(Extracted data entries)
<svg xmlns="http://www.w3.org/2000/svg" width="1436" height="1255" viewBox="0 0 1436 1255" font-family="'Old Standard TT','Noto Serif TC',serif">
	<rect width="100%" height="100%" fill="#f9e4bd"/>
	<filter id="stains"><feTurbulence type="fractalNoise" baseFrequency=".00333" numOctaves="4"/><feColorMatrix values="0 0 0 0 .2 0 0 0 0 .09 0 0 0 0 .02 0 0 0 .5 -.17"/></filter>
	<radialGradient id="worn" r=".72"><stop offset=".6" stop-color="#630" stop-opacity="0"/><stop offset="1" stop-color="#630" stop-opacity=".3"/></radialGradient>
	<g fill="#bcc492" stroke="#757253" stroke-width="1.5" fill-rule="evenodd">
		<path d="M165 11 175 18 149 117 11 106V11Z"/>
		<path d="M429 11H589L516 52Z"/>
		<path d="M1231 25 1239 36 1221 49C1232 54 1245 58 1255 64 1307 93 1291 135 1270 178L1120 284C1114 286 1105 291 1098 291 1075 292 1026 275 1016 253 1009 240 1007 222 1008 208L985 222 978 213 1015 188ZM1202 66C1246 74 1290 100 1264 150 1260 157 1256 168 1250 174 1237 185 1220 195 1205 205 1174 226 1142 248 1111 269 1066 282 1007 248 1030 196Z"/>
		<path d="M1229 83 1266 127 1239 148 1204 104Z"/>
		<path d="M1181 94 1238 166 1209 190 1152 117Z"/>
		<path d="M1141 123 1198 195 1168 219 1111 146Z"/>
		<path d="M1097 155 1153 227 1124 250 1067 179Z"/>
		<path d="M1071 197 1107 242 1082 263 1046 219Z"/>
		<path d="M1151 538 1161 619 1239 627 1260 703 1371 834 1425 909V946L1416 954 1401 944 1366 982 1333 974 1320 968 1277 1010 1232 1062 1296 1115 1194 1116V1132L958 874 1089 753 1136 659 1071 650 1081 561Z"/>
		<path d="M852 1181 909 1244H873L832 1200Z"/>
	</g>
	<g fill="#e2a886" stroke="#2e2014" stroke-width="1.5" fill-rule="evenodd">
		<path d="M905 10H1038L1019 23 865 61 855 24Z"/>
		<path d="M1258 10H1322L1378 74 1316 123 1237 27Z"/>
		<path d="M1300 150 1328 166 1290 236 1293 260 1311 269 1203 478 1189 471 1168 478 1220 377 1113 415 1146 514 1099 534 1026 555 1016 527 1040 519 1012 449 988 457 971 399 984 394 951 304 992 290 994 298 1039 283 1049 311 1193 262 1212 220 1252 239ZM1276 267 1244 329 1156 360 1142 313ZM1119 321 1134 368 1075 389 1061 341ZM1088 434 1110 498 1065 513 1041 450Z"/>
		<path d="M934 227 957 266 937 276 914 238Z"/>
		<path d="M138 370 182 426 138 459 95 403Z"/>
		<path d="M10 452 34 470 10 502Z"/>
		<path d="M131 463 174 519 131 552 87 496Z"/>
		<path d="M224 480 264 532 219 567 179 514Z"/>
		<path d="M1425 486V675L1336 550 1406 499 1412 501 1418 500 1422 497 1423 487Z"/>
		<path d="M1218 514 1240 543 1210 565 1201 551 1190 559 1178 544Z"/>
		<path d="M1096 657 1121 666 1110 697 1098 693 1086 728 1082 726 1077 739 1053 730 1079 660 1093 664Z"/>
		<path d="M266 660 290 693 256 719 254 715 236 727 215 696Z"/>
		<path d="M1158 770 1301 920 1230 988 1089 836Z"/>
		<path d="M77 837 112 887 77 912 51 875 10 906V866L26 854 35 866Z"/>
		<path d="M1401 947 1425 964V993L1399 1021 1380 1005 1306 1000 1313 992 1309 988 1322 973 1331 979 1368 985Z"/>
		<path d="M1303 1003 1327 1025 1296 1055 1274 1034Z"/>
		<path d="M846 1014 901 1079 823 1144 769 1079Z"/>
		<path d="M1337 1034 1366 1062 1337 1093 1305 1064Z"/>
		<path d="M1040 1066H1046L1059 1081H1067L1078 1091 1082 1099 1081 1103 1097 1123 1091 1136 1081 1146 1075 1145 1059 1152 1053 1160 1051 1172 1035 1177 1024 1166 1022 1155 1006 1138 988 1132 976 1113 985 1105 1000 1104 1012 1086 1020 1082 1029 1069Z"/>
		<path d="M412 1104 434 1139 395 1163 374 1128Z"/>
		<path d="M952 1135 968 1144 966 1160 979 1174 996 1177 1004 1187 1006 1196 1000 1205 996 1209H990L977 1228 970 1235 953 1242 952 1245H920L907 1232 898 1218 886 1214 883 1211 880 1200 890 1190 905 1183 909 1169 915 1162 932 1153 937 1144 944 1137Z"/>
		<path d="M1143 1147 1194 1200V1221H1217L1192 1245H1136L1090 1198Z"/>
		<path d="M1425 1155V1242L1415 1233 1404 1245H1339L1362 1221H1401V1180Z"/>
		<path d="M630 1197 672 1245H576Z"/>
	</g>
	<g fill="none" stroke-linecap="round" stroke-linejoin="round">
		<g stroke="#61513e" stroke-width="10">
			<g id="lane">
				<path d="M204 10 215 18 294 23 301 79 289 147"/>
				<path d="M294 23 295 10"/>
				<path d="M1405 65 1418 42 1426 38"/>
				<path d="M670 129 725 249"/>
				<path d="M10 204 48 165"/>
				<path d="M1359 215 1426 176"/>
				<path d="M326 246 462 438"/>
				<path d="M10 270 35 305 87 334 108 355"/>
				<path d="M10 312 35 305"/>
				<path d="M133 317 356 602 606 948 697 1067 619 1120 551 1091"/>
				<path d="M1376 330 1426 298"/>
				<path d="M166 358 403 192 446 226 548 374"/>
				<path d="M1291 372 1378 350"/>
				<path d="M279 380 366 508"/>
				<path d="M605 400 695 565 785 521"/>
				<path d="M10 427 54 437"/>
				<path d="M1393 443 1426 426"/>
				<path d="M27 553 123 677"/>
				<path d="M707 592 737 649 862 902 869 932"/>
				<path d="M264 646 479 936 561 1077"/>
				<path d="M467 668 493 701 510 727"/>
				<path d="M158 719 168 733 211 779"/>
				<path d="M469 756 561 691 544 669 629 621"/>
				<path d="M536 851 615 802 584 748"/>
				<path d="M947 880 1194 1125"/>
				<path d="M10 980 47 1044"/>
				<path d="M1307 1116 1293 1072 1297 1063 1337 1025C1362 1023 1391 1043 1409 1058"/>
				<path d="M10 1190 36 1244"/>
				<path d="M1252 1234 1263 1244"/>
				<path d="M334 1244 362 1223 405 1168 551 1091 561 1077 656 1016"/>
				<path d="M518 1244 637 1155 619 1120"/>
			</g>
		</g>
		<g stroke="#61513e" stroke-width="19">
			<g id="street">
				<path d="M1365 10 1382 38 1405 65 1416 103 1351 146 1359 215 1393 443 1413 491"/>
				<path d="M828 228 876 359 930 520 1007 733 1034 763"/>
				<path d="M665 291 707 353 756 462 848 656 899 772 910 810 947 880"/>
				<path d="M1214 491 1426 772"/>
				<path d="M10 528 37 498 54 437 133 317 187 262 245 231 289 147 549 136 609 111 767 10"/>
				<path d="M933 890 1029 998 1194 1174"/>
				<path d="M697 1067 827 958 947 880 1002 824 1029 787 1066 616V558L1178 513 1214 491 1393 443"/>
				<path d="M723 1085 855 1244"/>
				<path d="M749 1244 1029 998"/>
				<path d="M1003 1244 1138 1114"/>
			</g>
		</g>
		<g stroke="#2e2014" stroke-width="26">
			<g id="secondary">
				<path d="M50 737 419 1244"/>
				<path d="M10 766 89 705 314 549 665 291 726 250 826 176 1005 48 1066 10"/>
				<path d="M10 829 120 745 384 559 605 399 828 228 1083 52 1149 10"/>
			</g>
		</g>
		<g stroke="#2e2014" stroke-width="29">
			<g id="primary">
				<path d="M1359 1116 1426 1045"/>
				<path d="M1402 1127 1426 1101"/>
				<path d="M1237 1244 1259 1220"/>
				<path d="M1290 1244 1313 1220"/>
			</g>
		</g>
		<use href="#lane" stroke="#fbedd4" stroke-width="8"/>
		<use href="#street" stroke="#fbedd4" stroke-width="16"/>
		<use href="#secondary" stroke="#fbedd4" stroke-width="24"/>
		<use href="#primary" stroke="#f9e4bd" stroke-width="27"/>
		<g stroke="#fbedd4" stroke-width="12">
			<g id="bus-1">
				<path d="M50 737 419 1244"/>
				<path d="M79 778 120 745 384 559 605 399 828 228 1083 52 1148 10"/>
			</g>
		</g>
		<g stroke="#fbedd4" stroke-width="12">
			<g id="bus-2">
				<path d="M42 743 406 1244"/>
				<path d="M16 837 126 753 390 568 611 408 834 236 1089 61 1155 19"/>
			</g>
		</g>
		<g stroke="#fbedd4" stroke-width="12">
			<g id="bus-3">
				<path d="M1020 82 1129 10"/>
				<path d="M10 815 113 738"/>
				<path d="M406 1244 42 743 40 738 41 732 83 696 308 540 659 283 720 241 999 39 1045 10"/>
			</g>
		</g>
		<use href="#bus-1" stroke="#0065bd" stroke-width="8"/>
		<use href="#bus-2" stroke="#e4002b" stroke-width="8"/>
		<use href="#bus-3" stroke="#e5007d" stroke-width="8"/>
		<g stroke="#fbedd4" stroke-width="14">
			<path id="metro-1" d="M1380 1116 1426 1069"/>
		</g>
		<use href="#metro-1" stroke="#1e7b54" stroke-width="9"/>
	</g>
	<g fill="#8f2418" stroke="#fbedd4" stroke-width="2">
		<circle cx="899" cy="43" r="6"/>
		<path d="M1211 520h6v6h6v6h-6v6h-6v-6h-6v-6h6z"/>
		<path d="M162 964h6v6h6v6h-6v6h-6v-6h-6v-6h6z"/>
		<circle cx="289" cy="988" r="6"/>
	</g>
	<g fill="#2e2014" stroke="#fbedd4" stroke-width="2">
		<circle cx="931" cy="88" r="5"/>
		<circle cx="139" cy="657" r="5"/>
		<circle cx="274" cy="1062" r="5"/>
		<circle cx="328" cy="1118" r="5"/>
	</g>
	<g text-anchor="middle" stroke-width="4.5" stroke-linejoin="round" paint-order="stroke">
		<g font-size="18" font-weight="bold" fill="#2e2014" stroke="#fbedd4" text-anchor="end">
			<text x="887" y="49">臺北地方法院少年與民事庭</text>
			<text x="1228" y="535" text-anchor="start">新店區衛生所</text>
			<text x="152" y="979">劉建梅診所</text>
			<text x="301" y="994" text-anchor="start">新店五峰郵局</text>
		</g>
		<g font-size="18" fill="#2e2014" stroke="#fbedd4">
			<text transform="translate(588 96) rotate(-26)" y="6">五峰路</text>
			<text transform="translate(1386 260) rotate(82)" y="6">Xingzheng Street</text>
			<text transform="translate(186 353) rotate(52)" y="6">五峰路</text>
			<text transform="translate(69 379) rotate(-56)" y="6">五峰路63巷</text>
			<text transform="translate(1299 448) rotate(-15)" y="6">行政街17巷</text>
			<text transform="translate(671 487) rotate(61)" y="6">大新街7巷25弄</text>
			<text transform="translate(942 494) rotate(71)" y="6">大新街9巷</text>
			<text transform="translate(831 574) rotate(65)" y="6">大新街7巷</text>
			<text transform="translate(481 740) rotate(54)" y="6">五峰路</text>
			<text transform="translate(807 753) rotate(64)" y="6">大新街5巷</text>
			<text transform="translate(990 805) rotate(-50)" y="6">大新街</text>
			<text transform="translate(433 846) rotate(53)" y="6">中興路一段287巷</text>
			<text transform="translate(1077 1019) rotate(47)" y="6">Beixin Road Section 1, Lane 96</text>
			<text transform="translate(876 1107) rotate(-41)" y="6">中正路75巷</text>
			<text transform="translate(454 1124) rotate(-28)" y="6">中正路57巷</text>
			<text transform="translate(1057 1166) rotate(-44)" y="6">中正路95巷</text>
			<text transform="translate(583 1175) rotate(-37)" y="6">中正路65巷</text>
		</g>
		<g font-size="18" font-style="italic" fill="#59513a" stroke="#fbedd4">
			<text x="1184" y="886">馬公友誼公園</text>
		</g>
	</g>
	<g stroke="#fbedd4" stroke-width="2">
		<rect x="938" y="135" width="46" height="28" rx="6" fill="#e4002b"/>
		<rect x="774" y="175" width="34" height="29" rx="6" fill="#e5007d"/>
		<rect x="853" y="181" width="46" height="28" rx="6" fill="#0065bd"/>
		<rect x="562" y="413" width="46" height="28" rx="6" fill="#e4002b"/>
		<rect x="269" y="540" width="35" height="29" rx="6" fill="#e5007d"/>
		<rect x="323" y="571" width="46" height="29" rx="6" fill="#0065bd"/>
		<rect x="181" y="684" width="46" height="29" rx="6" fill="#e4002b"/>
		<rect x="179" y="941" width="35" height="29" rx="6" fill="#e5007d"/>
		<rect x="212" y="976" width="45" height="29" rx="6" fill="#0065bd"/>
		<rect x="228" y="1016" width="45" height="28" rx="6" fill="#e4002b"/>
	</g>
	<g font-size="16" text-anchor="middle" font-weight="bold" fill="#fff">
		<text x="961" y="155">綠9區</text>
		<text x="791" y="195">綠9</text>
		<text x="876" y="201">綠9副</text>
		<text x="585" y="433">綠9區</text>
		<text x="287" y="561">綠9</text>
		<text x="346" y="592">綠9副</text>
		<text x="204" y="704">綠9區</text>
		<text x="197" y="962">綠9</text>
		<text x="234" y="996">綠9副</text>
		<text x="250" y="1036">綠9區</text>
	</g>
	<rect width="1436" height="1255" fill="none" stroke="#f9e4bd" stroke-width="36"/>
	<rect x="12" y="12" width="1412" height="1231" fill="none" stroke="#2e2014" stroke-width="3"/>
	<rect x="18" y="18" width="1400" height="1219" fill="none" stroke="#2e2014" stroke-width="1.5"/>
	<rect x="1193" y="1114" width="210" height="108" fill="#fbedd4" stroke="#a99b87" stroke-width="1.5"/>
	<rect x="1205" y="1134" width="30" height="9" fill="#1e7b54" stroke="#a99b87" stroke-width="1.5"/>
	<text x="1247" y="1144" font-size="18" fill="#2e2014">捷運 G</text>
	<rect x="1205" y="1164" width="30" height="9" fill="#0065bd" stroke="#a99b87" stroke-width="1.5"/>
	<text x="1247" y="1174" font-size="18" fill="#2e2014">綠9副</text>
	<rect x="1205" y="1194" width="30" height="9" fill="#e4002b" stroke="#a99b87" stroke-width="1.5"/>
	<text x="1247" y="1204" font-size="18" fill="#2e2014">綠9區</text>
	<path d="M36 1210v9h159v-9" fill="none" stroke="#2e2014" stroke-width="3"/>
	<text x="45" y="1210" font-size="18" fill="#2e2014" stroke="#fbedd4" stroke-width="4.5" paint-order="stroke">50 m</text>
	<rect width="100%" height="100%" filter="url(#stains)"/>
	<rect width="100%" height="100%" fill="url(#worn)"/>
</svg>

**Task directions**: A single number is the reply: the count of lines in the entries above that have the word "linejoin".

**Task response**: 2